**Prompt:** Where the records below show the word "down" in a line, please copy that line.

**Collected data:**

_____

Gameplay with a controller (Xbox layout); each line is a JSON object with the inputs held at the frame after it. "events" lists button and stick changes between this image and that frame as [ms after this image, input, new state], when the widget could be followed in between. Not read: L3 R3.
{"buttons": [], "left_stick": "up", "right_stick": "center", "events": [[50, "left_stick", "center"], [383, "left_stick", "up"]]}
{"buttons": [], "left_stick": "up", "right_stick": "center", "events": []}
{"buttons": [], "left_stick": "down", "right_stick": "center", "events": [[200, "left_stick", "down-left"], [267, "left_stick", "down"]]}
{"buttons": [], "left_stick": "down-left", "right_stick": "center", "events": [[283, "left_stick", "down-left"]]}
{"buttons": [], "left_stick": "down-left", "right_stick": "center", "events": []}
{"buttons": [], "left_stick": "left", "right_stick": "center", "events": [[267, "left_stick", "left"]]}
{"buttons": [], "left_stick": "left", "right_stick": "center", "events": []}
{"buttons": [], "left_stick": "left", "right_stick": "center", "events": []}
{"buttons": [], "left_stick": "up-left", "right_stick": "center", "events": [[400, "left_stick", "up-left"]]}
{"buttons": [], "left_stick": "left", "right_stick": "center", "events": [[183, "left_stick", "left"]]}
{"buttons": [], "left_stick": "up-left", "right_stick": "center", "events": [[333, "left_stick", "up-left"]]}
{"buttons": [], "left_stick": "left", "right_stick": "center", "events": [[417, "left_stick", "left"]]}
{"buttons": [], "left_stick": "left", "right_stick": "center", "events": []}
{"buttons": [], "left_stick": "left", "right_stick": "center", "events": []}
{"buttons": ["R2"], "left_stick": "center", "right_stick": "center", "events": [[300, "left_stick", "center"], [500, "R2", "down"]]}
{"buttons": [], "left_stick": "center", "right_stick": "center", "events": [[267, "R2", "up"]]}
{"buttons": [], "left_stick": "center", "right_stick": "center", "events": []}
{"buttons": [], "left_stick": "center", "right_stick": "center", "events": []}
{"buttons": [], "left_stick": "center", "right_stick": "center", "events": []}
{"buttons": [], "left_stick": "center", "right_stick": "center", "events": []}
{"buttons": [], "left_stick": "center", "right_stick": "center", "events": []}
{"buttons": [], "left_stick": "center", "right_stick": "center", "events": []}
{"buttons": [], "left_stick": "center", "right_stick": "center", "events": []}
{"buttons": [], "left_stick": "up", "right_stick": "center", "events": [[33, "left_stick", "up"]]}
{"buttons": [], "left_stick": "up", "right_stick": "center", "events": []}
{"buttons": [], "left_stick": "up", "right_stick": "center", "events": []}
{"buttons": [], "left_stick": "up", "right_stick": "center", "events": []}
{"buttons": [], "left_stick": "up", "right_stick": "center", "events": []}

_____

**Written response:**
{"buttons": [], "left_stick": "down", "right_stick": "center", "events": [[200, "left_stick", "down-left"], [267, "left_stick", "down"]]}
{"buttons": [], "left_stick": "down-left", "right_stick": "center", "events": [[283, "left_stick", "down-left"]]}
{"buttons": [], "left_stick": "down-left", "right_stick": "center", "events": []}
{"buttons": ["R2"], "left_stick": "center", "right_stick": "center", "events": [[300, "left_stick", "center"], [500, "R2", "down"]]}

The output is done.